» Data extract

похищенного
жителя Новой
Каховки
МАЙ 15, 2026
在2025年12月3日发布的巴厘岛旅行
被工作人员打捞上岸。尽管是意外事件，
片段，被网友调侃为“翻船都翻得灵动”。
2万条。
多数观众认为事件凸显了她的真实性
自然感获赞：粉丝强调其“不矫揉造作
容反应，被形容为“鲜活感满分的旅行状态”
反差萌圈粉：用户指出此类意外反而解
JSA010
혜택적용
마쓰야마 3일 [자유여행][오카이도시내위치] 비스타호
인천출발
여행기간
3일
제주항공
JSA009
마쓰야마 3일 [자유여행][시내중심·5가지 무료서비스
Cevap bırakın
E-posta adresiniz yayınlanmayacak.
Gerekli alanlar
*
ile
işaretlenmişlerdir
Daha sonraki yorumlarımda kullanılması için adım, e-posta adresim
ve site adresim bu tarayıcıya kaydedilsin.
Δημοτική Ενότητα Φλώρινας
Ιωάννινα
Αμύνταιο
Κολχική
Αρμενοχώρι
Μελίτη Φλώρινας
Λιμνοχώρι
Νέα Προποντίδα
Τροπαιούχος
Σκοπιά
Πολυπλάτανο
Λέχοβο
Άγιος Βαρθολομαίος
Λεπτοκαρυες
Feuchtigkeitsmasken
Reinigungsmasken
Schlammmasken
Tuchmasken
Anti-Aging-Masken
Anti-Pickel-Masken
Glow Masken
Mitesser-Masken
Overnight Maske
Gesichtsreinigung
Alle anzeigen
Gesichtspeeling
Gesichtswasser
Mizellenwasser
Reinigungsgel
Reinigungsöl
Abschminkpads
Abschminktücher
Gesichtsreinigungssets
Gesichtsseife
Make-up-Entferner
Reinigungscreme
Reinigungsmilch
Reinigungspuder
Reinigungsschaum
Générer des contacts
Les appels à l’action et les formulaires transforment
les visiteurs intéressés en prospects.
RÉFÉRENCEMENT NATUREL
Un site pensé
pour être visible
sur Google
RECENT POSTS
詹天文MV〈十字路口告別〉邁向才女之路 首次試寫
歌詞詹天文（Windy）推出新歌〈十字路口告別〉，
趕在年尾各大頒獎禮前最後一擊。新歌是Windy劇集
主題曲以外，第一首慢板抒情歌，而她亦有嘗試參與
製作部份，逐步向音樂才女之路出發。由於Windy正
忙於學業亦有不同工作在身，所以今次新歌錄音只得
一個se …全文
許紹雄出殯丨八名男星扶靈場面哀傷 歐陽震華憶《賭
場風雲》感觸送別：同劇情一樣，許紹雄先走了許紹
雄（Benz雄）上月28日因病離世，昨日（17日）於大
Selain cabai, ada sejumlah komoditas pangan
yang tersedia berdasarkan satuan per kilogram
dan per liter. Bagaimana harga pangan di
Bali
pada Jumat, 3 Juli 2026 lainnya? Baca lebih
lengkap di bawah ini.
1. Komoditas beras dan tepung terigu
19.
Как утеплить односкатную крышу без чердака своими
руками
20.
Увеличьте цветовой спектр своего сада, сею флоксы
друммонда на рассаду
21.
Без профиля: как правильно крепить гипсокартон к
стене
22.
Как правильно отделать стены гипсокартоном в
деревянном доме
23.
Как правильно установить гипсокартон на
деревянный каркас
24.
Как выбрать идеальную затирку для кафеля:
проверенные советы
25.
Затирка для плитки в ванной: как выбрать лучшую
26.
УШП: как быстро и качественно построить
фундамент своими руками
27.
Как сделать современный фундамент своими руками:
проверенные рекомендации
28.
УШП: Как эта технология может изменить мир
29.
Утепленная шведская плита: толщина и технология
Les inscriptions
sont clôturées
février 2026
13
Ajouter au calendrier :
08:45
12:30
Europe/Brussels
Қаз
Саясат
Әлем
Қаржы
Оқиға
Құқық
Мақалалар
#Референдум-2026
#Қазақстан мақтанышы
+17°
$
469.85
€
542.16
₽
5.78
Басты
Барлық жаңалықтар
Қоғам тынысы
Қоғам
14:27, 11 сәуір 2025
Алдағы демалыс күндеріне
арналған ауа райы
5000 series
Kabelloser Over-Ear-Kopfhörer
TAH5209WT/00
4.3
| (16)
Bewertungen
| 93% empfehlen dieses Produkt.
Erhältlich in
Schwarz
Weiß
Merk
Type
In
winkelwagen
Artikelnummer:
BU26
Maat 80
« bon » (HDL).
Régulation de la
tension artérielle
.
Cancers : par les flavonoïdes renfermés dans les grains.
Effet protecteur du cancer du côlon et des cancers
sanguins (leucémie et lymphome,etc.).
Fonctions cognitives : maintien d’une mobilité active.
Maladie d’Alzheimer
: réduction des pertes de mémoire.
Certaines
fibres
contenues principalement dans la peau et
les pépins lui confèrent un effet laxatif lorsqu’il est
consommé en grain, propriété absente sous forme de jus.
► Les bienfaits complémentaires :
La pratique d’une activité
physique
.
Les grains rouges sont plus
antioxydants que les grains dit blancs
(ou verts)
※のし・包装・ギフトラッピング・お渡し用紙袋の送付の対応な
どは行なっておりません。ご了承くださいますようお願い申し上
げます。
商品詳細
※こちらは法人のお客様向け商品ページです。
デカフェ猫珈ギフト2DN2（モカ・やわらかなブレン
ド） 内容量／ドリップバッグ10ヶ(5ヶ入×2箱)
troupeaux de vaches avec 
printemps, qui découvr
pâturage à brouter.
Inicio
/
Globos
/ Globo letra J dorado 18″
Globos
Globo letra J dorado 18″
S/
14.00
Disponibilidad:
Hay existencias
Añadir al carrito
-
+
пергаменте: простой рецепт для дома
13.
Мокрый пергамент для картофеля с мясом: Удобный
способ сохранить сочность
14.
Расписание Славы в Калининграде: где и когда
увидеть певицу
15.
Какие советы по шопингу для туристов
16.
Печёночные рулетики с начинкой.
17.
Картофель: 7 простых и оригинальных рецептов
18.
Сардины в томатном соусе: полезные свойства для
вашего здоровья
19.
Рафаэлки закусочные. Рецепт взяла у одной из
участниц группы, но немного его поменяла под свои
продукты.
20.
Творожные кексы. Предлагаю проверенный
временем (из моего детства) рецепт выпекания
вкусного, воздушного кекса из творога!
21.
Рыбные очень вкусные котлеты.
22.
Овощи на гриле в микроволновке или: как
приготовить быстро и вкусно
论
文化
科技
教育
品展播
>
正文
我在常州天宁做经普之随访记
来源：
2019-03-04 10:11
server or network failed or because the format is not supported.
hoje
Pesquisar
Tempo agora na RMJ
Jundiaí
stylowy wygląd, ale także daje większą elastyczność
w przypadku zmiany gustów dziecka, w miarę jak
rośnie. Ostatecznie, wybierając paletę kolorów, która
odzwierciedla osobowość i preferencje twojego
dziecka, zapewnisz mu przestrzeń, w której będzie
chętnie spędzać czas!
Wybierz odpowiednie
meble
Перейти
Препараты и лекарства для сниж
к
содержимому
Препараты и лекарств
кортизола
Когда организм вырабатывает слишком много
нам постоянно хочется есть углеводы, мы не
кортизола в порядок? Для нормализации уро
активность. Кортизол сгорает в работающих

» Exercise directions
Render the entries from their first line up to and including the line with "Как правильно установить гипсокартон на" as a Markdown table with the columns Line and Text, numbering each row and leaving out blank lines.

» Task result
| Line | Text |
|---|---|
| 1 | похищенного |
| 2 | жителя Новой |
| 3 | Каховки |
| 4 | МАЙ 15, 2026 |
| 5 | 在2025年12月3日发布的巴厘岛旅行 |
| 6 | 被工作人员打捞上岸。尽管是意外事件， |
| 7 | 片段，被网友调侃为“翻船都翻得灵动”。 |
| 8 | 2万条。 |
| 9 | 多数观众认为事件凸显了她的真实性 |
| 10 | 自然感获赞：粉丝强调其“不矫揉造作 |
| 11 | 容反应，被形容为“鲜活感满分的旅行状态” |
| 12 | 反差萌圈粉：用户指出此类意外反而解 |
| 13 | JSA010 |
| 14 | 혜택적용 |
| 15 | 마쓰야마 3일 [자유여행][오카이도시내위치] 비스타호 |
| 16 | 인천출발 |
| 17 | 여행기간 |
| 18 | 3일 |
| 19 | 제주항공 |
| 20 | JSA009 |
| 21 | 마쓰야마 3일 [자유여행][시내중심·5가지 무료서비스 |
| 22 | Cevap bırakın |
| 23 | E-posta adresiniz yayınlanmayacak. |
| 24 | Gerekli alanlar |
| 25 | * |
| 26 | ile |
| 27 | işaretlenmişlerdir |
| 28 | Daha sonraki yorumlarımda kullanılması için adım, e-posta adresim |
| 29 | ve site adresim bu tarayıcıya kaydedilsin. |
| 30 | Δημοτική Ενότητα Φλώρινας |
| 31 | Ιωάννινα |
| 32 | Αμύνταιο |
| 33 | Κολχική |
| 34 | Αρμενοχώρι |
| 35 | Μελίτη Φλώρινας |
| 36 | Λιμνοχώρι |
| 37 | Νέα Προποντίδα |
| 38 | Τροπαιούχος |
| 39 | Σκοπιά |
| 40 | Πολυπλάτανο |
| 41 | Λέχοβο |
| 42 | Άγιος Βαρθολομαίος |
| 43 | Λεπτοκαρυες |
| 44 | Feuchtigkeitsmasken |
| 45 | Reinigungsmasken |
| 46 | Schlammmasken |
| 47 | Tuchmasken |
| 48 | Anti-Aging-Masken |
| 49 | Anti-Pickel-Masken |
| 50 | Glow Masken |
| 51 | Mitesser-Masken |
| 52 | Overnight Maske |
| 53 | Gesichtsreinigung |
| 54 | Alle anzeigen |
| 55 | Gesichtspeeling |
| 56 | Gesichtswasser |
| 57 | Mizellenwasser |
| 58 | Reinigungsgel |
| 59 | Reinigungsöl |
| 60 | Abschminkpads |
| 61 | Abschminktücher |
| 62 | Gesichtsreinigungssets |
| 63 | Gesichtsseife |
| 64 | Make-up-Entferner |
| 65 | Reinigungscreme |
| 66 | Reinigungsmilch |
| 67 | Reinigungspuder |
| 68 | Reinigungsschaum |
| 69 | Générer des contacts |
| 70 | Les appels à l’action et les formulaires transforment |
| 71 | les visiteurs intéressés en prospects. |
| 72 | RÉFÉRENCEMENT NATUREL |
| 73 | Un site pensé |
| 74 | pour être visible |
| 75 | sur Google |
| 76 | RECENT POSTS |
| 77 | 詹天文MV〈十字路口告別〉邁向才女之路 首次試寫 |
| 78 | 歌詞詹天文（Windy）推出新歌〈十字路口告別〉， |
| 79 | 趕在年尾各大頒獎禮前最後一擊。新歌是Windy劇集 |
| 80 | 主題曲以外，第一首慢板抒情歌，而她亦有嘗試參與 |
| 81 | 製作部份，逐步向音樂才女之路出發。由於Windy正 |
| 82 | 忙於學業亦有不同工作在身，所以今次新歌錄音只得 |
| 83 | 一個se …全文 |
| 84 | 許紹雄出殯丨八名男星扶靈場面哀傷 歐陽震華憶《賭 |
| 85 | 場風雲》感觸送別：同劇情一樣，許紹雄先走了許紹 |
| 86 | 雄（Benz雄）上月28日因病離世，昨日（17日）於大 |
| 87 | Selain cabai, ada sejumlah komoditas pangan |
| 88 | yang tersedia berdasarkan satuan per kilogram |
| 89 | dan per liter. Bagaimana harga pangan di |
| 90 | Bali |
| 91 | pada Jumat, 3 Juli 2026 lainnya? Baca lebih |
| 92 | lengkap di bawah ini. |
| 93 | 1. Komoditas beras dan tepung terigu |
| 94 | 19. |
| 95 | Как утеплить односкатную крышу без чердака своими |
| 96 | руками |
| 97 | 20. |
| 98 | Увеличьте цветовой спектр своего сада, сею флоксы |
| 99 | друммонда на рассаду |
| 100 | 21. |
| 101 | Без профиля: как правильно крепить гипсокартон к |
| 102 | стене |
| 103 | 22. |
| 104 | Как правильно отделать стены гипсокартоном в |
| 105 | деревянном доме |
| 106 | 23. |
| 107 | Как правильно установить гипсокартон на |